As always, our job at The Princeton Review is to give you the most up-to-date information as we receive it, so here is what we know so far about the new testing format and procedures.

The digital SAT exam will be computer adaptive.  

Essentially put, students will each get an SAT that is customized to their performance. The better they do on the first section, the harder the questions they'll get for the second—but also the more points each one will be worth. (There's still no penalty for guessing, but it behooves you to answer as accurately as possible on that first section so that you can maximize your opportunities on the second.)

The test will be shorter.

Testing fatigue is real, and we know that it's tough to stay focused for three hours. Well, your dreams have been answered: the new version of the test will be closer to two-ish hours. Less time will be needed overall for exam setup and time-consuming preamble, currently done by an in-person SAT monitor. In addition, the new exam will have shorter reading passages and more direct questions. 

Calculator use is expanded, and you can bring your own.

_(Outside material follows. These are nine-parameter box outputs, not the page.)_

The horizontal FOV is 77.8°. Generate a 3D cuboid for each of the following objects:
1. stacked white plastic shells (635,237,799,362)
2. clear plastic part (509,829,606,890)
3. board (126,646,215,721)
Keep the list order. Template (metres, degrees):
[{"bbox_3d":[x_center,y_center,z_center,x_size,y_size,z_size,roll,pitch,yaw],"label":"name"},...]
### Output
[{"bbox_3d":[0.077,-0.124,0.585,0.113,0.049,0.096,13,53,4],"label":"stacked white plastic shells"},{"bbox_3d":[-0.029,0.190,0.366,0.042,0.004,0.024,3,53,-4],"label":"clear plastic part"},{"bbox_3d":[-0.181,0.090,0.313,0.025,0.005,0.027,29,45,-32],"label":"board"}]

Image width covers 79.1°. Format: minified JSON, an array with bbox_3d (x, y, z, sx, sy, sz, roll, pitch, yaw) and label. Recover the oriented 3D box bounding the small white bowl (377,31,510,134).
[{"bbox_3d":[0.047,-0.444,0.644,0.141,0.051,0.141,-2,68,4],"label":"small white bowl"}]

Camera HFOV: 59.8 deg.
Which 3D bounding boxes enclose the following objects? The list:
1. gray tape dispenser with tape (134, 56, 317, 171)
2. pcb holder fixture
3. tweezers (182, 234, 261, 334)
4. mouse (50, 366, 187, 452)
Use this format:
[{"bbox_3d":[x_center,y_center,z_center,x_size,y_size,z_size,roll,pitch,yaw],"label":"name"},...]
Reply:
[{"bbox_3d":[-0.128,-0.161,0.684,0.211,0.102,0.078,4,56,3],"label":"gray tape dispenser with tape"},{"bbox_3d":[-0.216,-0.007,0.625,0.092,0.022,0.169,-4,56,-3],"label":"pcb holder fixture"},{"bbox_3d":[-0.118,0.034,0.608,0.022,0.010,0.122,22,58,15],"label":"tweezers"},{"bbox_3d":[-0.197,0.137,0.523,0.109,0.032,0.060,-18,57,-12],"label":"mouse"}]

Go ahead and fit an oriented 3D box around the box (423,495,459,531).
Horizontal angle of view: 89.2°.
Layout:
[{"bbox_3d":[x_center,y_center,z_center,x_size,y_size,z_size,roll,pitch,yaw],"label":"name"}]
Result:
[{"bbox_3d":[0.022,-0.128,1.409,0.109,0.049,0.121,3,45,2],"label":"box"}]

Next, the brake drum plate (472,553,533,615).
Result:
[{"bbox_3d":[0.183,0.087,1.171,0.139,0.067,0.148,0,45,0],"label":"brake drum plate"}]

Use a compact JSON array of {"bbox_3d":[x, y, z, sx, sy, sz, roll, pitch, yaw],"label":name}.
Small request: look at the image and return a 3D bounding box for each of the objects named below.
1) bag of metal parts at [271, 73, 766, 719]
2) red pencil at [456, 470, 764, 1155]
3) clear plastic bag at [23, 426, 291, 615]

In fact, the "no calculator" portion of the test is being removed. And all students will have access to a built-in graphic calculator (though they can still bring their own).

Computers will be provided.

Don’t worry if you don’t have your own computer. On test days, students will be able to bring their own computers or their own tablets if they choose, or they can use those provided directly at the testing center.

As more information becomes available, we will provide updates on our website and on our YouTube channel.

Please note: Students with special accommodations will be exempt.